Bob Metzger makes bird decoys. The decoys are mostly models of ducks, but also of swans, geese, sandpipers, puffins and other birds. He carves most of these decoys from bass wood, but he also makes interesting specimens from canvas stretched over wood and wire.
Metzger learned the art of making canvas decoys from a man in North Carolina nearly two decades ago. The slim, energetic man in his mid-80s believes he’s the only canvas decoy maker in Lancaster County.
Canvas decoys have been used for more than a century along the coast in North Carolina and Virginia. The originators of the form used canvas stretched over a wood-and-wire base because good wood for carving was in short supply. Hunters demanded large numbers of decoys to lure flocks of migratory waterfowl into their gun sights.

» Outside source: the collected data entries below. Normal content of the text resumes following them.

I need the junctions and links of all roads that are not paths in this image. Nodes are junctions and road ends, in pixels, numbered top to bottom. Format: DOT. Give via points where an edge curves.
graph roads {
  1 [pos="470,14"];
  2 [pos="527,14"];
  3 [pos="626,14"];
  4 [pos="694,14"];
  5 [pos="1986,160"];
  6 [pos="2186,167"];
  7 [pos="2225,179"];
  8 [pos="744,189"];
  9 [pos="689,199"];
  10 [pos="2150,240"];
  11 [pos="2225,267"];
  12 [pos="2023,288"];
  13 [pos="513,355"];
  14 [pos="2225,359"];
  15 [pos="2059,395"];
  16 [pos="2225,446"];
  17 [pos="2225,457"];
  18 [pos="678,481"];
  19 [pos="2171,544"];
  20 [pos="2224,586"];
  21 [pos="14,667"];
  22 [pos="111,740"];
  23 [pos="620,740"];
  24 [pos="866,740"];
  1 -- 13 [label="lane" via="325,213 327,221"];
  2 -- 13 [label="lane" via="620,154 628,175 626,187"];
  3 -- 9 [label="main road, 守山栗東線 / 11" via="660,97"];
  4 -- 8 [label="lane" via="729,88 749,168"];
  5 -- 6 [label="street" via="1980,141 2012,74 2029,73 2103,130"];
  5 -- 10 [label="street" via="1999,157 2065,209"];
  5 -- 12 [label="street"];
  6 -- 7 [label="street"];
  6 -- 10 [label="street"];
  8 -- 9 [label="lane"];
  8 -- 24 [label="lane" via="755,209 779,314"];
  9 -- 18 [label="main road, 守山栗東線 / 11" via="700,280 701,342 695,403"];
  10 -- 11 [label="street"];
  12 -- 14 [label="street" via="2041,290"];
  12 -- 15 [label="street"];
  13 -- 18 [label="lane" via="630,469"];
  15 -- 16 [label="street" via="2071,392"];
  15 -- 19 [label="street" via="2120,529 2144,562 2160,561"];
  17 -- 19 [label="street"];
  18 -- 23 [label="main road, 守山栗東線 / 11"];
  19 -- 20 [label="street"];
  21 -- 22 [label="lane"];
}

Working in his East Petersburg home, Metzger uses a wood base and a backboard to give the decoy a profile. Then he adds galvanized wire hoops to give the body a round shape. Finally, he stretches canvas over the wire and tacks it into place on the base board. He fashions the head and neck separately from wood. Then he paints everything.

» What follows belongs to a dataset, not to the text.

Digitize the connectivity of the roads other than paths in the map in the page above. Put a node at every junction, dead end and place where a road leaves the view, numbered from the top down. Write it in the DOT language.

Metzger showed a selection of his canvas and all-wood decoys at last week’s meeting of the Lancaster Canoe Club. His daughter, Deb Metzger, is a member of the club.
The canvas birds he exhibited — an elegant white swan, a handsome goose and a canvas-backed canvasback duck — stood out from the wood decoys because they were the largest of the specimens and because the canvas, stretched tight, shows that wires hold it in place.
Metzger took his canvas creations to a water recreation business along the Susquehanna River some time ago. The decoys received a lot of attention. “No one had ever seen a canvas duck,” he said.
Metzger spends many hours making both canvas and wood ducks. He estimated that a male and female merganser each took him 14 hours to carve and paint. He once made a loon in 40 hours.
He fashions most of his decoys with layers of wood screwed together and then carved with the aid of a rasp, chisel, spoke-shave, knife and wood-burning tools. Sometimes he carves the ducks from a single piece of wood and then adds a hand-carved head and neck.
“There’s only one thing hard to carve on a duck,” he explained. “That’s making one side look like the other side.”
The fine work of creating lifelike feathers and painting takes much of his time.
All of his ducks are weighted with lead, and all float. They could be used as actual decoys, although that would be unusual. His carvings are collectors’ items. Most duck hunters today use plastic decoys because they get beat up on the water.
Metzger himself has not hunted ducks since he was a boy. He carves decoys because he enjoys the work and to earn a little money in retirement. When he gets tired of creating a specimen, he takes a nap.
In the March 13 column, the Scribbler idly wondered why “Puddingtown” (aka Bethania) in Salisbury Township carried that name.
It was actually “Puddin’ town,” notes Leona Baker, of the Historical Society of Salisbury Township. It got its name from the amount of cornmeal mush the proprietor of a nearby hotel served miners from the Gap Nickel Mines.